El término reaccionario
se usaba bastante en mi juventud, época en la que la ideología marxista
predominaba en el mundo universitario. Para los del PCE, reaccionarios eran
tanto los trotskistas como los socialdemócratas. El estalinista llamaba
reaccionario al krushchovista y este
a los eurocomunistas de Berlinguer y Carrillo. Los democratacristianos, por su
parte, llamaban reaccionarios a los franquistas y los anarquistas a todos.
El término, no
obstante, se originó en la época de la Revolución Francesa para designar a los
defensores del Ancien Régime. Estuvo
en boca de los jacobinos para designar a los girondinos, a quienes pasaron por
la guillotina antes de verse ellos mismos desvinculados de sus cabezas a manos
de los de de la Reacción de Termidor, fuerza reaccionaria y conservadora
ganadora de tan arriesgado concurso.
Hoy, guardamos
la palabra para quienes, como la brava yudoca, se posiciona en contra de un
matrimonio que contradice su propia naturaleza. Para quienes, como el ministro Zoido,
contempla la bicicleta como malévolo
instrumento que funciona sin gasolina y que sirve para espantar y amedrentar a cristianos
motorizados, hasta que los ciclistas se convierten en votantes.
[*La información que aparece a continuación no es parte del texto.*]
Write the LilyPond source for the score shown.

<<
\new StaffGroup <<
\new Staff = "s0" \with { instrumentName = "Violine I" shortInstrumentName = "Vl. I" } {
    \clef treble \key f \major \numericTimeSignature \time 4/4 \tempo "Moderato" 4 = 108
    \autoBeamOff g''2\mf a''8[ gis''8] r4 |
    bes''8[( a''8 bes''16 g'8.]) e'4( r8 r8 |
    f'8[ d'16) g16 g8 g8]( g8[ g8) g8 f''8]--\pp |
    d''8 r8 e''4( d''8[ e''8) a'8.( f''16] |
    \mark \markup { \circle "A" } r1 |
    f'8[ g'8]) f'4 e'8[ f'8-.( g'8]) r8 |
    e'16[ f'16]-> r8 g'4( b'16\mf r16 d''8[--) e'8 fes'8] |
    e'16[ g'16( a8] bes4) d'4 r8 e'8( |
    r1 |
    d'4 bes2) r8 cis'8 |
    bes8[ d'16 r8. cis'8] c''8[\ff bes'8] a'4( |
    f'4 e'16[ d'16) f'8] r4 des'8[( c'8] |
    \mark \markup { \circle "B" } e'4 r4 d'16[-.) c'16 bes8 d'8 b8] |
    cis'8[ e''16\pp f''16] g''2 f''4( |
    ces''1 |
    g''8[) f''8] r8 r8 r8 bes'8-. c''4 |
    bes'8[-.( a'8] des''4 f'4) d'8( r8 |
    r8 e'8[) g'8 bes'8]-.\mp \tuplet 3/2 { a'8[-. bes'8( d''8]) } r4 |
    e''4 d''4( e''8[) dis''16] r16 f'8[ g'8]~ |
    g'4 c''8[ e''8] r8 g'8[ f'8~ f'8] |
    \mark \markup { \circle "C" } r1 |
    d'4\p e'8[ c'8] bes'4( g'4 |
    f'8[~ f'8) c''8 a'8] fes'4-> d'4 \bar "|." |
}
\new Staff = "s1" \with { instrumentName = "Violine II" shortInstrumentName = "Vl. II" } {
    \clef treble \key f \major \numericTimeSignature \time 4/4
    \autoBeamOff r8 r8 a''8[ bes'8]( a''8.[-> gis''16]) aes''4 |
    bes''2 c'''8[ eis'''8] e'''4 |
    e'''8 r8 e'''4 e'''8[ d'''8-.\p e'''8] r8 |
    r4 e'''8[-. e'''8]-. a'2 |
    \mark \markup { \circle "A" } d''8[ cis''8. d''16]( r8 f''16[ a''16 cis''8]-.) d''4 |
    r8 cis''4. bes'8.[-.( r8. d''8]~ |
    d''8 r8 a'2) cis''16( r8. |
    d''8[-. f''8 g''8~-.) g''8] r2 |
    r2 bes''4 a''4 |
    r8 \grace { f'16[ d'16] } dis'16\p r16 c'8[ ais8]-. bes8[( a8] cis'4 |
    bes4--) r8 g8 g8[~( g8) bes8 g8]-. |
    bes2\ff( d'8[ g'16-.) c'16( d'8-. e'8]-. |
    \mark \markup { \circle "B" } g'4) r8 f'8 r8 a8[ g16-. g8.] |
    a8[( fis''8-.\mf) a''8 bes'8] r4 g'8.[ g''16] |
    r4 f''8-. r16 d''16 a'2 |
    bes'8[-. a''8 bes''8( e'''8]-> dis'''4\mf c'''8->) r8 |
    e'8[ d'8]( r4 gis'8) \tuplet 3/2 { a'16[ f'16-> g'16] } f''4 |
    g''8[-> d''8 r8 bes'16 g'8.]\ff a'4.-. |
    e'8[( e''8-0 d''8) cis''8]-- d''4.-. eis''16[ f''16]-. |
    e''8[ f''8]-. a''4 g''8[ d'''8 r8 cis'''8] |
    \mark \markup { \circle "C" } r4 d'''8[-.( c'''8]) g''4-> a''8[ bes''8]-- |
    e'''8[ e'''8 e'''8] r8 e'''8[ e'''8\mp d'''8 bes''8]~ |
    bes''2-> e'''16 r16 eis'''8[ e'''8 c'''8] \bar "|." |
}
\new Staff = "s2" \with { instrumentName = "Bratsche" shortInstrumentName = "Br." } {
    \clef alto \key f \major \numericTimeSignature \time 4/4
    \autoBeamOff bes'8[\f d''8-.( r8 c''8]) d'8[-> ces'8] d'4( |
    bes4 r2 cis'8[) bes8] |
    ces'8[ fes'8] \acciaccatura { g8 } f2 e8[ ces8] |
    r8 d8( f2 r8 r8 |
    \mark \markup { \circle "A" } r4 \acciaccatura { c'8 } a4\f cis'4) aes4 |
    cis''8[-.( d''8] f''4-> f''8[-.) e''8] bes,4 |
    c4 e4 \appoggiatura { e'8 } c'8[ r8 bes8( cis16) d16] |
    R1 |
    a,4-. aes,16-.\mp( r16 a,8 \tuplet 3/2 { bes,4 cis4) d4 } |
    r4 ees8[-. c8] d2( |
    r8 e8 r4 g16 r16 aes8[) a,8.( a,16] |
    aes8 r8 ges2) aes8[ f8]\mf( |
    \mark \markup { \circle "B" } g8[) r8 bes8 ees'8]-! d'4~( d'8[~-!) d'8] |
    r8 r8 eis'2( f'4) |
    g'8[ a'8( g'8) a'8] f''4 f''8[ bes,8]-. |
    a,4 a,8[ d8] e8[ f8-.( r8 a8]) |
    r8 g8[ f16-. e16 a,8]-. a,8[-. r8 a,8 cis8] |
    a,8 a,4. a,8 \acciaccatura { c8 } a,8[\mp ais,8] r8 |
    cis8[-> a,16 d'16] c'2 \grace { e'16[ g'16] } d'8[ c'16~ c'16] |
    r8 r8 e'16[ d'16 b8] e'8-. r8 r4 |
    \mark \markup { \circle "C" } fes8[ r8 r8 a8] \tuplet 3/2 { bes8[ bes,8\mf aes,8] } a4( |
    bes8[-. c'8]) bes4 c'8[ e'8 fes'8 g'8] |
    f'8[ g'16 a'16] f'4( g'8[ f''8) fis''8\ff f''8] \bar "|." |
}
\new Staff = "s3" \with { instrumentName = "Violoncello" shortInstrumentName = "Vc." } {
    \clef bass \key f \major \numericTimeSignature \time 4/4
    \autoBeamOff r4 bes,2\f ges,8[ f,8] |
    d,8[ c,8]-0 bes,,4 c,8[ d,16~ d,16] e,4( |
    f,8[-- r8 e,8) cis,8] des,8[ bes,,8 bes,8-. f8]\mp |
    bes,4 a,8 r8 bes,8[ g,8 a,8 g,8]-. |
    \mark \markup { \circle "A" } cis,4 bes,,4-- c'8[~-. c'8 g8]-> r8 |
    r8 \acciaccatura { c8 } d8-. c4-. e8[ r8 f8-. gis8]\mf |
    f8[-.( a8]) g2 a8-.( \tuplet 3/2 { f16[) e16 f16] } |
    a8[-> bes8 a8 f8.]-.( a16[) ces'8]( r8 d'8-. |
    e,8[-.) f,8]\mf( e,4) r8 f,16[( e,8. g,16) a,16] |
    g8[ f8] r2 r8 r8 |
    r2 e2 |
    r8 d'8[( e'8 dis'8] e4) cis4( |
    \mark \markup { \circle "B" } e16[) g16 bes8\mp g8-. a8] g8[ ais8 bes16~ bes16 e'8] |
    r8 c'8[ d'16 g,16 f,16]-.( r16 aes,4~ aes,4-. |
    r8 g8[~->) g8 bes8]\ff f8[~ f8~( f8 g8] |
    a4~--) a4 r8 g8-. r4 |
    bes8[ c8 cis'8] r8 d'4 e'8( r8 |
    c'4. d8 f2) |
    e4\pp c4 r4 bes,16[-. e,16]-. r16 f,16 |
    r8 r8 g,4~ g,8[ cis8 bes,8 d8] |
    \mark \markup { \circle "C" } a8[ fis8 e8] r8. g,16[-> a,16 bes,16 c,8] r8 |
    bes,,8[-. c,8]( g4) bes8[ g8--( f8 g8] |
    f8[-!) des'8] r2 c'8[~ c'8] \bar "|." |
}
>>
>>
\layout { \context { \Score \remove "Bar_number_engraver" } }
Para los que
están a favor de la vida y piden morfina a punta de pala cuando ellos o sus
familiares están en trance del penúltimo
sufrimiento horrible e inútil y, en general, para todos aquellos que hacen de
la frase “vicios privados, públicas virtudes” el lema de sus fariseas vidas y
quieren, siempre y a toda costa, arrastrar a los demás a sus paraísos de
hipocresía y buenas costumbres. Son como los yihadistas, pero con modelitos de
El Corte Inglés al que se desplazan, por supuesto, en coche.